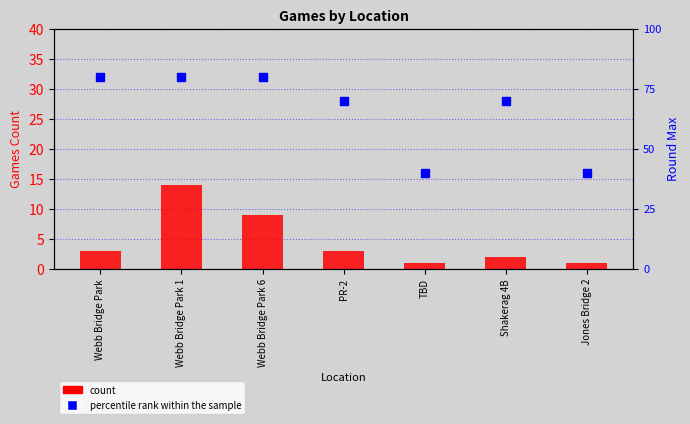

Is the value of percentile rank within the sample at Shakerag 4B greater than the value of count at Shakerag 4B?

Yes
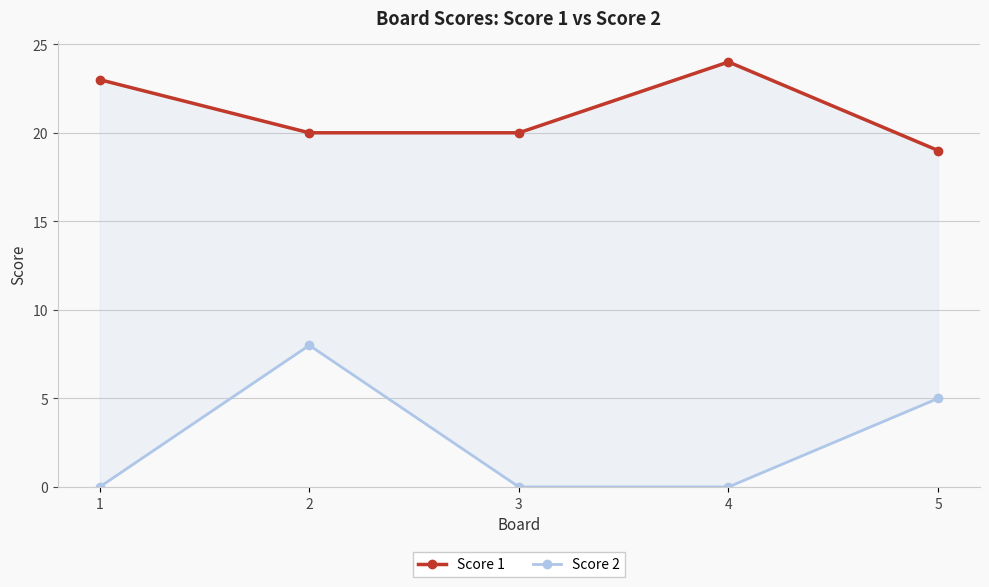

Which series changed the most between 1 and 5?

Score 2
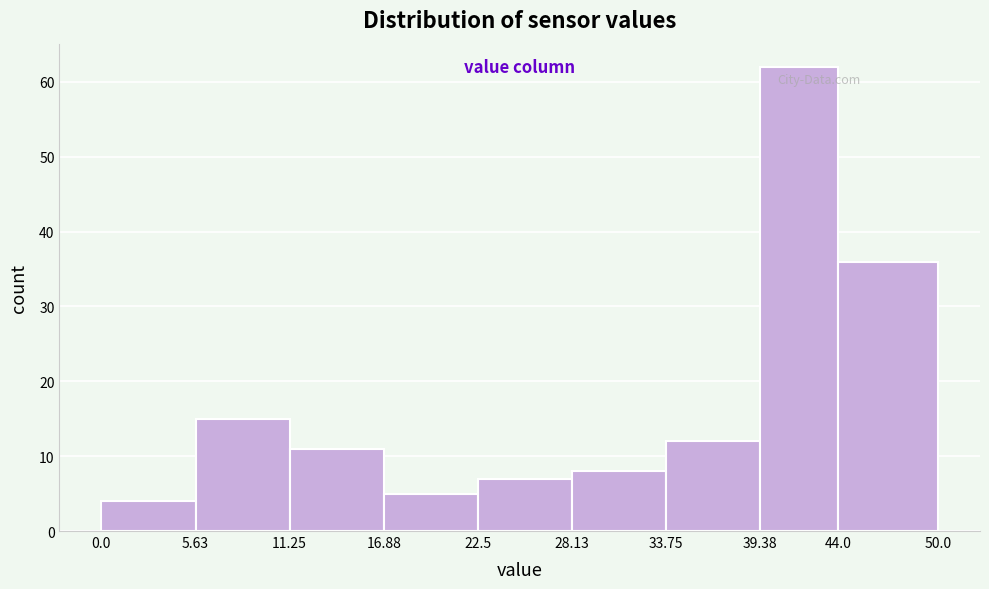

What is the height of the bar covering 5.63 to 11.25 on the x-axis? The values are not printed on the chart, so give them approximately, as read against the axis.

15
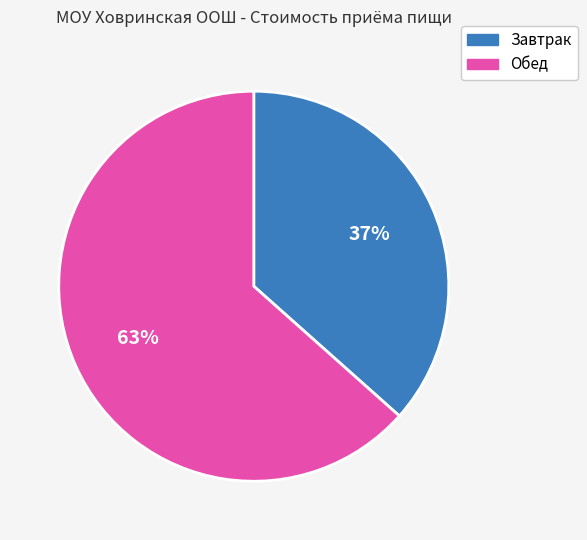

Does Обед represent more than half of the total?

Yes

○ ○ ○ ○ ○ ○ ○

Work instructions –
Please return, word for word, the lines from the one containing "Which series changed" through the end of the records, both included. Leave out the pictures.

Written answer –
Which series changed the most between 1 and 5?

Score 2

What is the height of the bar covering 5.63 to 11.25 on the x-axis? The values are not printed on the chart, so give them approximately, as read against the axis.

15

Does Обед represent more than half of the total?

Yes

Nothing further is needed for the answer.